Kerry arrived in Vietnam in November 1968 and remained only four months. He saw a little action, was decorated for conduct during a firefight or two and left at the first opportunity, more than six moths before his tour of duty was to end, because three shrapnel nicks qualified him for transfer to stateside duty as an admiral's aide. Roy Hoffmann, Kerry's squadron commander, described Kerry's departure contemptuously: "He just simply bugged out, and any military man knows what I'm talking about." At no time, Kerry says now, did he, anyone in his unit or anyone to his knowledge, rape, torture or murder anyone. He was never involved in nor did he witness a war crime.

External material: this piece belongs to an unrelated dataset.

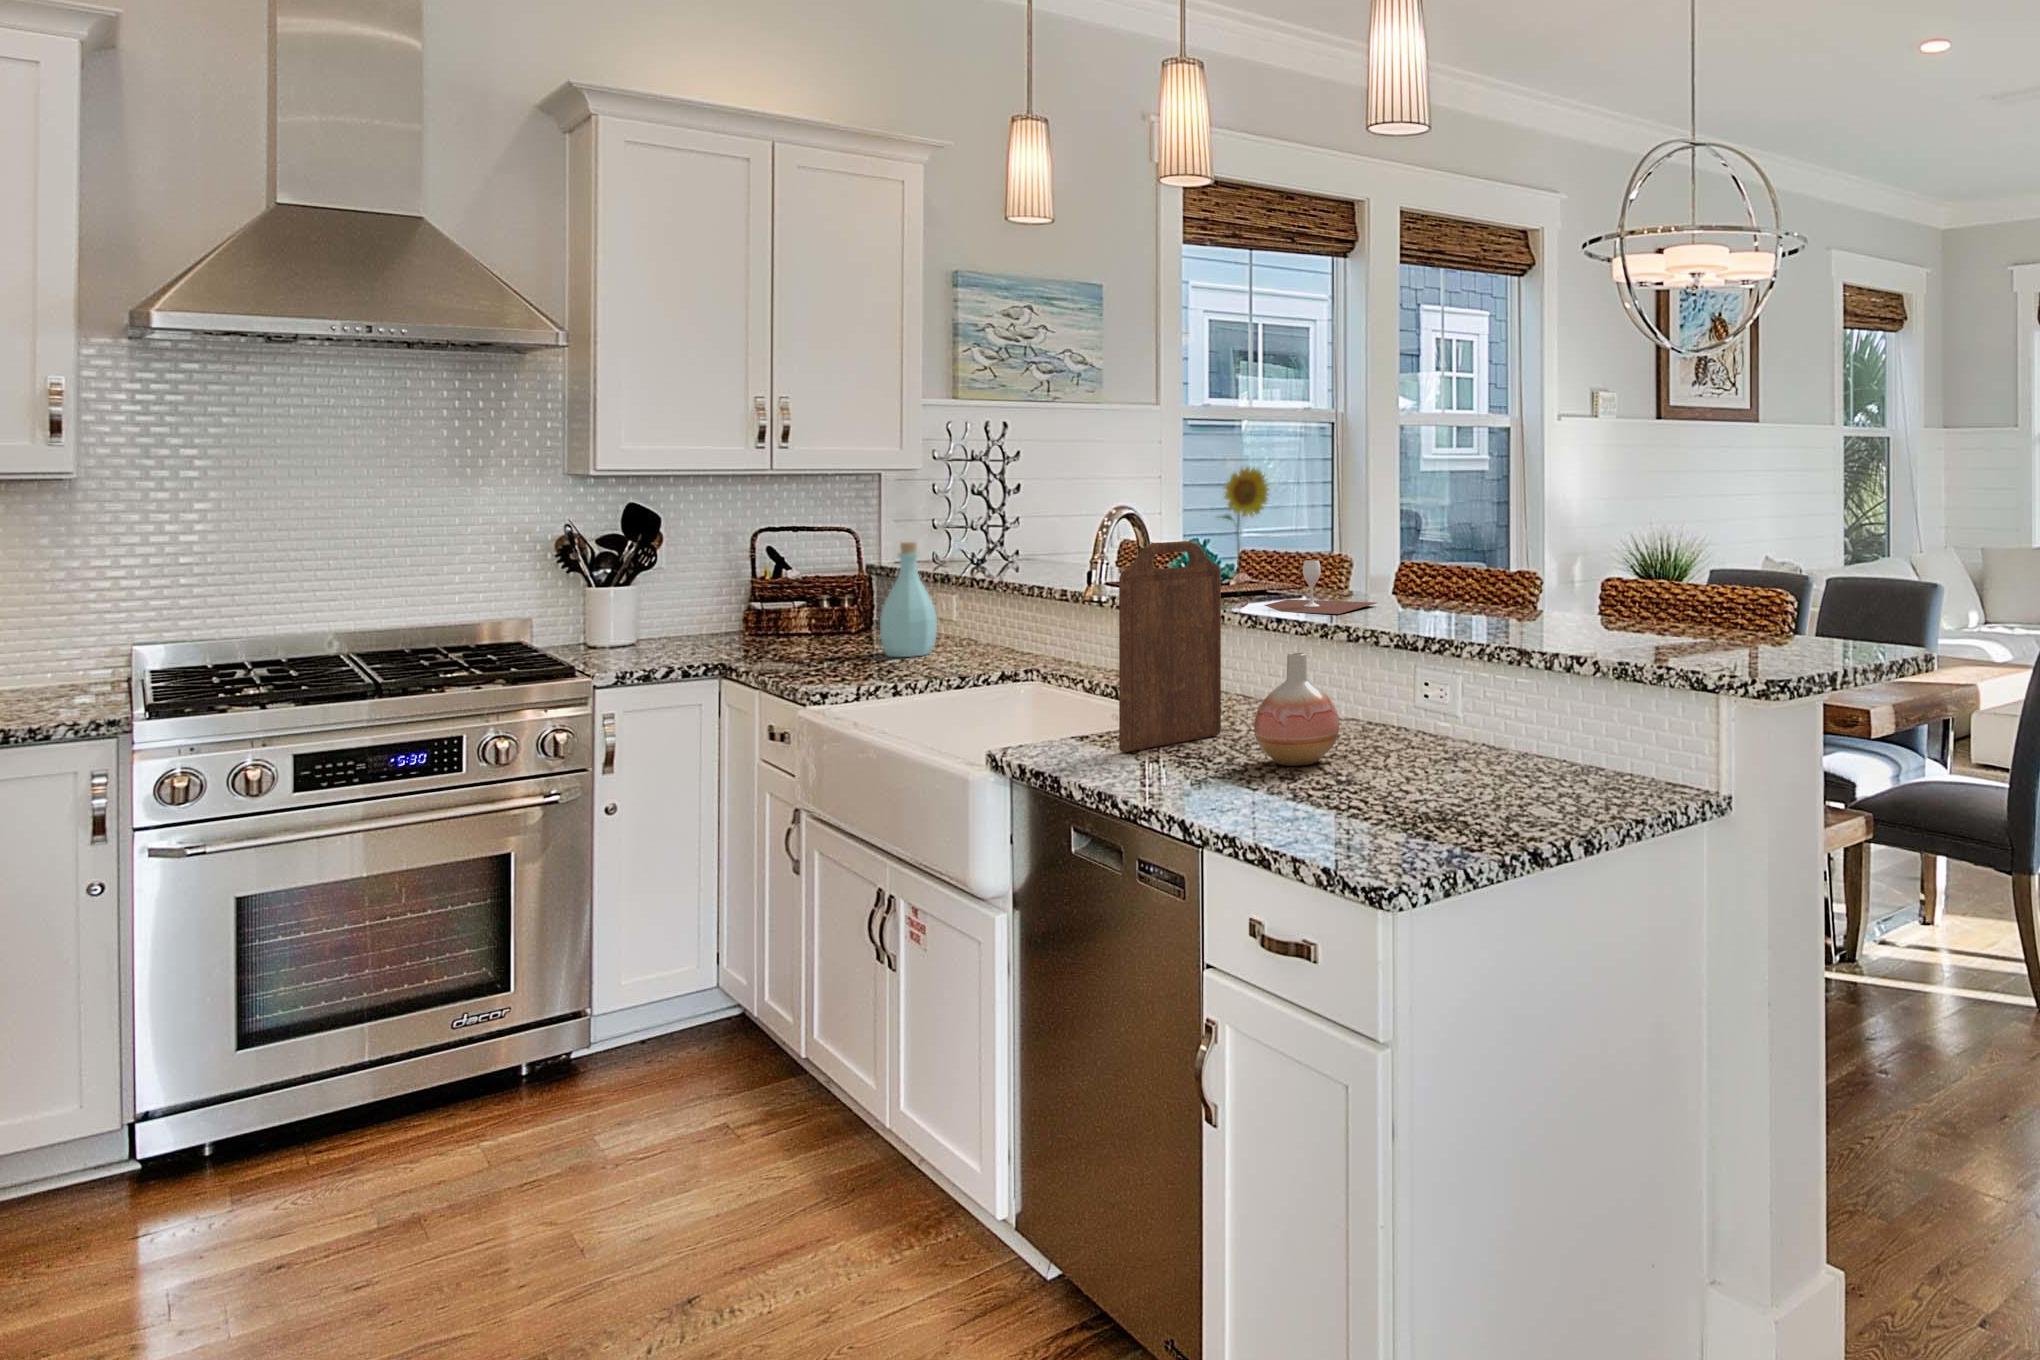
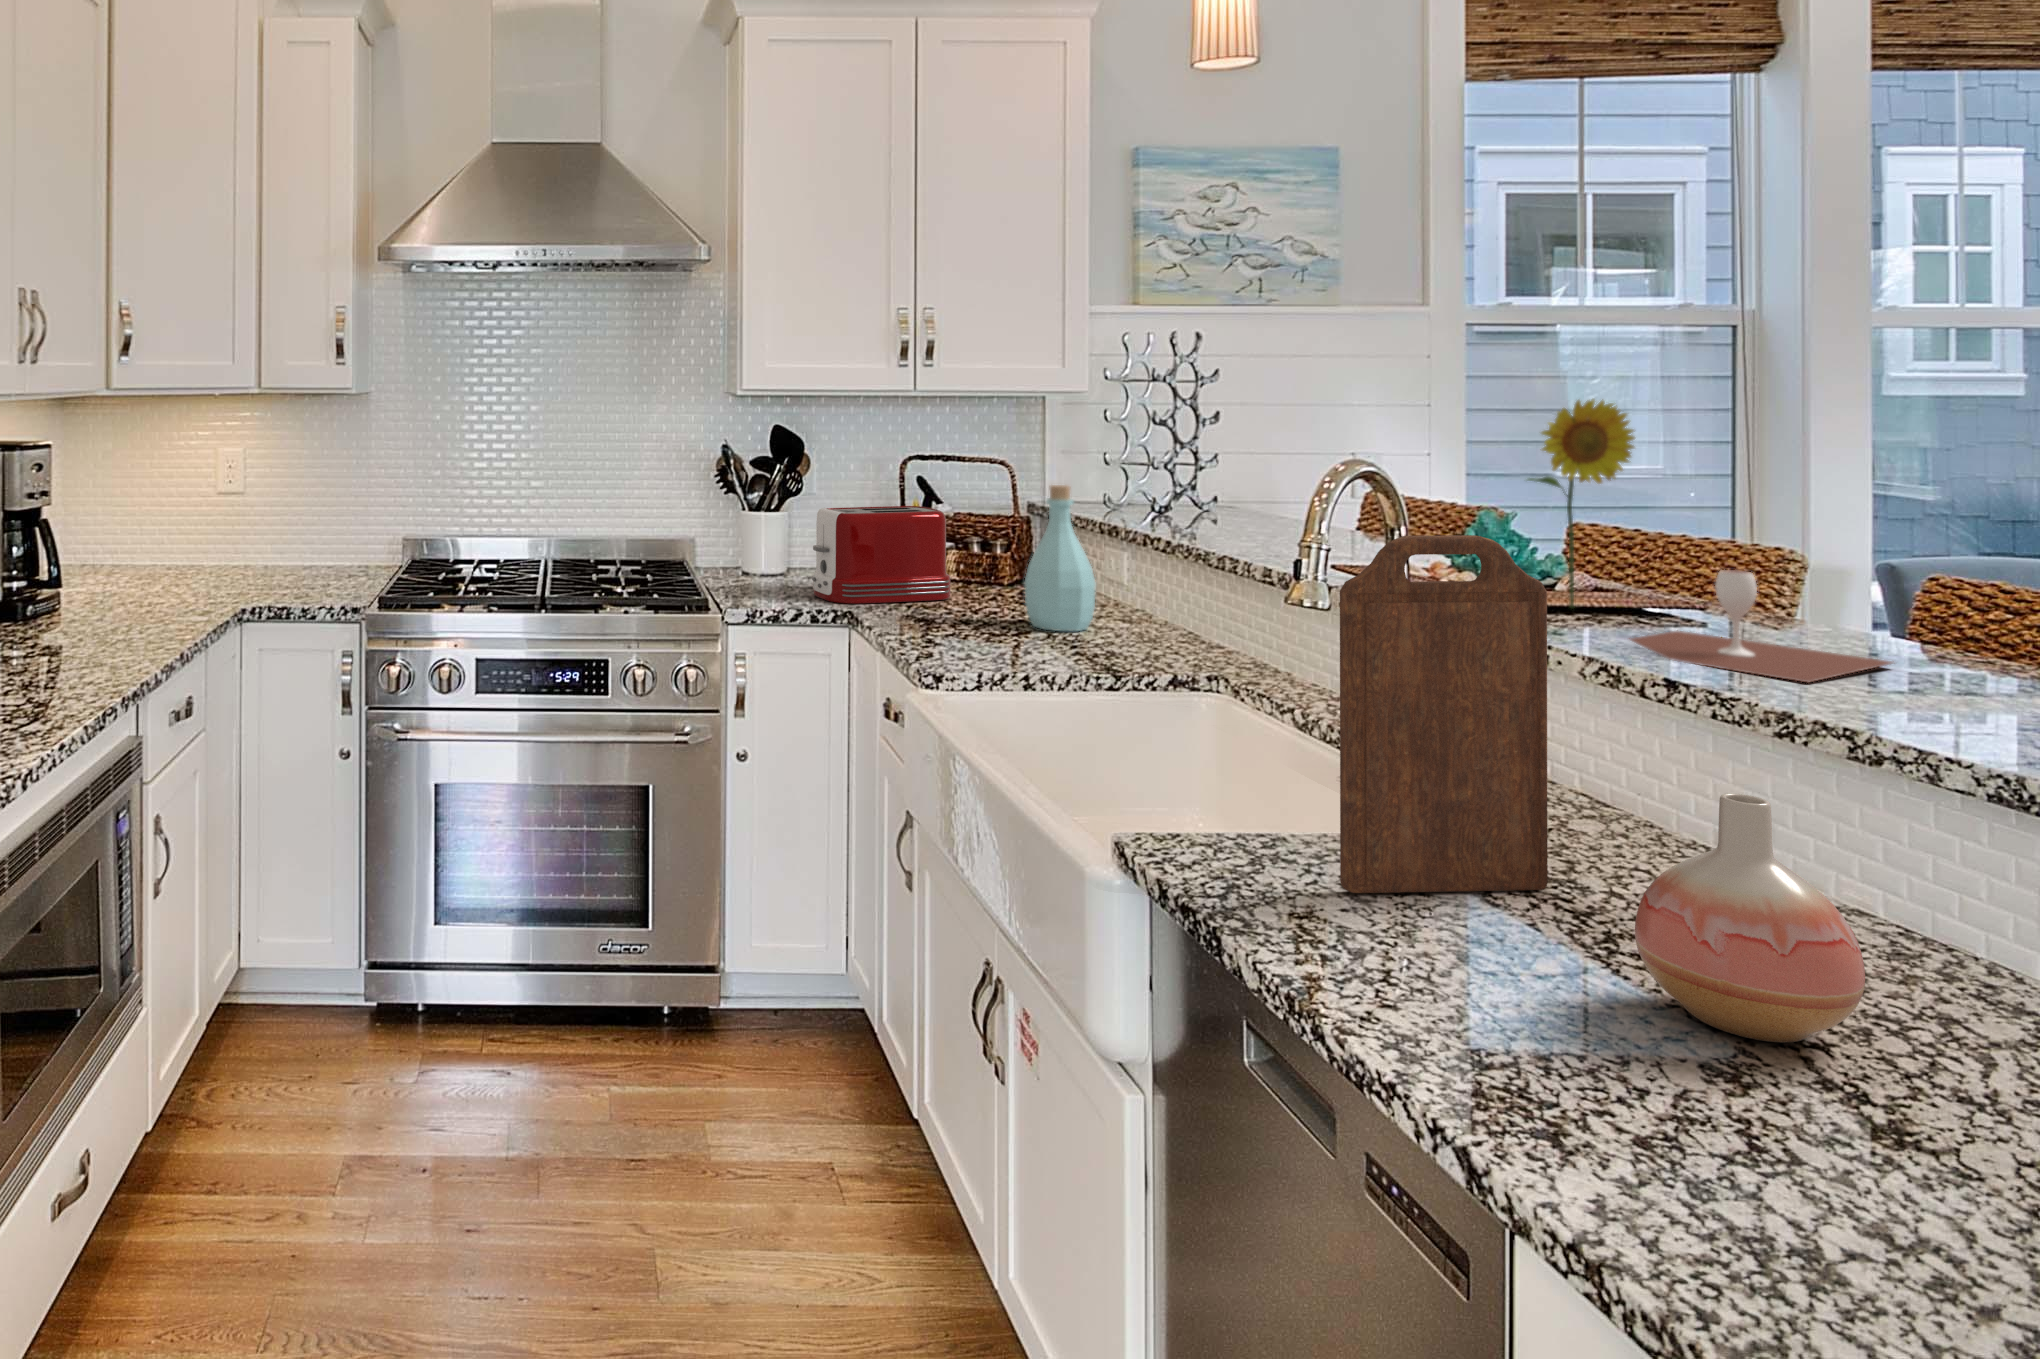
toaster: none [676,570,808,659] -> present [812,506,950,604]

Lifelong civilians seem impressed with tales of Kerry's derring-do. But as a combat veteran, I see nothing remarkable in Kerry's "Vietnam experience." I flew gunships for a year and saw more action in a week than Kerry saw during his entire, abbreviated tour of duty.
From any perspective, it was fairly typical and, given its duration, particularly unimpressive, at least until Kerry arrived home and began his scorched-earth campaign for publicity and political office.
Before the ink on his discharge was dry, Kerry assumed the role of anti-war radical and traveled the country denouncing the rest of us as war criminals, telling the Senate Foreign Relations Committee on April 22, 1971, that we "personally raped, cut off ears, cut off heads, taped wires from portable telephones to human genitals and turned up the power, cut off limbs, blown up bodies, randomly shot at civilians, razed villages in fashion reminiscent of Genghis Khan, shot cattle and dogs for fun, poisoned food stocks, and generally ravaged the countryside of South Vietnam in addition to the normal range of war and the normal and very particular ravaging which is done by the applied bombing power of this country."